Multa pesada, mas a greve persistiu por mais 38 dias a partir dessa decisão liminar. E só acabou nesta terça-feira, no mesmo dia em que uma nova decisão do desembargador, aumentando o valor diário da multa para R$ 20 mil, foi publicada no Diário Oficial. Tornou-se, portanto, sem efeito a última decisão, diante do fim da paralisação. Mas a primeira, tá valendo.

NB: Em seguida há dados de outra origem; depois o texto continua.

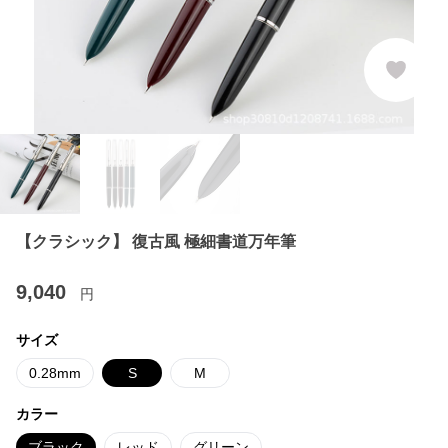
【クラシック】 復古風 極細書道万年筆
9,040
円
サイズ
0.28mm
S
M
カラー
ブラック
レッド
グリーン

E se for mesmo executada, vai render ao Sinteal um prejuízo pesado, que pode chegar a R$ 380 mil.

O que fazer, diante da situação? Recorrer da decisão do desembargador é um caminho. E isso a entidade já fez, segundo informou a presidente Maria Consuelo. Mas por precaução, diante de tamanho volume de dinheiro, há um entendimento de que não dá para mais arriscar e ficar só nisso, esperando a decisão da Justiça.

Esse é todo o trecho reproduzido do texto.